I decided this with only about two weeks before the deadline and it is now looming.  Last week I worked out a rough draft of the synopsis that looks pretty good.  And then I worked on the first chapter, deleting the boring parts.  Yes, unfortunately I had a few of those. As soon as I get this done and off my ever changing to-do list, it’s back to the memoir edits and the usual monthly book reviews.  This week I had three reviews due, to squeeze in around the contest work.

Luckily, I have the freedom to make these changes and don’t have anyone breathing down my neck to get projects done.  Which makes it good and bad for me.  I love the freedom to choose most of my own deadlines, but it’s also nice to sometimes get them from others, to keep me on track.

The writing life is full of these give and takes, and choices to make.  And that’s why I love it.  As long as I’m making progress—I can’t write a novel without sitting down and writing—I know I’m working toward my goals.

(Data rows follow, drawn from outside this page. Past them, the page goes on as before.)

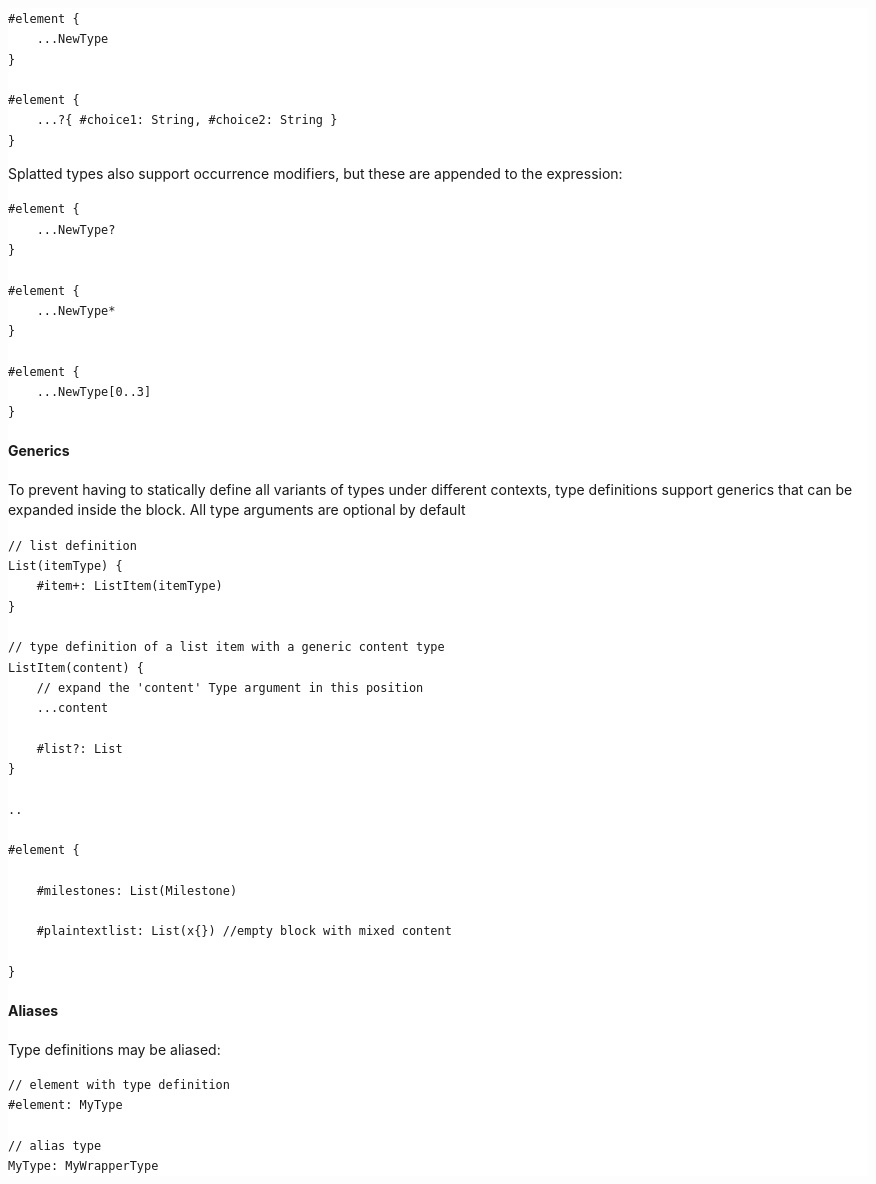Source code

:     #element {
        ...NewType
    }

    #element {
        ...?{ #choice1: String, #choice2: String }
    }

Splatted types also support occurrence modifiers, but these are appended to the expression:

    #element {
        ...NewType?
    }

    #element {
        ...NewType*
    }

    #element {
        ...NewType[0..3]
    }

#### Generics

To prevent having to statically define all variants of types under different contexts,
type definitions support generics that can be expanded inside the block. All type arguments
are optional by default

    // list definition
    List(itemType) {
        #item+: ListItem(itemType)
    }

    // type definition of a list item with a generic content type
    ListItem(content) {
        // expand the 'content' Type argument in this position
        ...content

        #list?: List
    }

    ..

    #element {

        #milestones: List(Milestone)

        #plaintextlist: List(x{}) //empty block with mixed content

    }

#### Aliases

Type definitions may be aliased:

    // element with type definition
    #element: MyType

    // alias type
    MyType: MyWrapperType
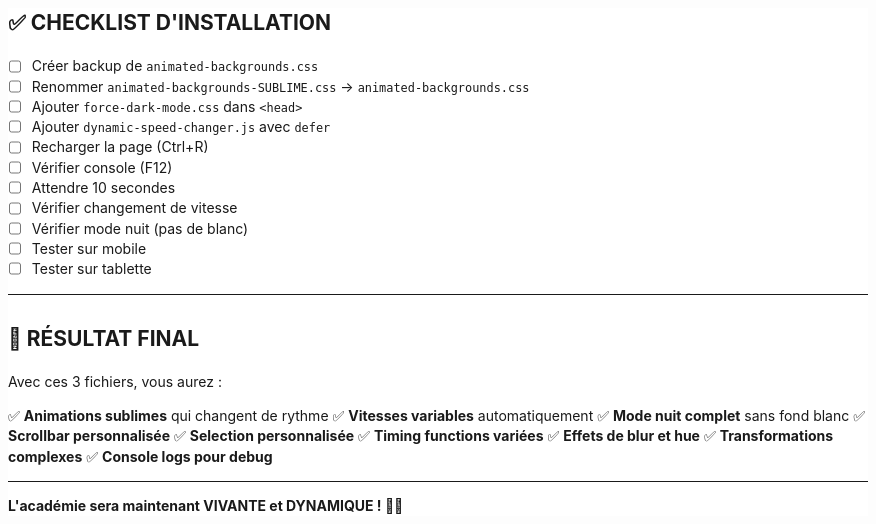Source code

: 
## ✅ CHECKLIST D'INSTALLATION

- [ ] Créer backup de `animated-backgrounds.css`
- [ ] Renommer `animated-backgrounds-SUBLIME.css` → `animated-backgrounds.css`
- [ ] Ajouter `force-dark-mode.css` dans `<head>`
- [ ] Ajouter `dynamic-speed-changer.js` avec `defer`
- [ ] Recharger la page (Ctrl+R)
- [ ] Vérifier console (F12)
- [ ] Attendre 10 secondes
- [ ] Vérifier changement de vitesse
- [ ] Vérifier mode nuit (pas de blanc)
- [ ] Tester sur mobile
- [ ] Tester sur tablette

---

## 🎉 RÉSULTAT FINAL

Avec ces 3 fichiers, vous aurez :

✅ **Animations sublimes** qui changent de rythme
✅ **Vitesses variables** automatiquement
✅ **Mode nuit complet** sans fond blanc
✅ **Scrollbar personnalisée**
✅ **Selection personnalisée**
✅ **Timing functions variées**
✅ **Effets de blur et hue**
✅ **Transformations complexes**
✅ **Console logs pour debug**

---

**L'académie sera maintenant VIVANTE et DYNAMIQUE ! 🌌✨**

And if by chance I get past the first round of the contest, or even if I don’t, it has been good practice working on a novel synopsis, editing, and following specific rules.  It will be great to get feedback from someone who hasn’t lived and breathed this novel for the last several years and to get other eyes on it who can give suggestions for improvement.

I don’t know any other job I could do that is this much fun and this much work at the same time.  But I’m thankful to do it and try to give it my best.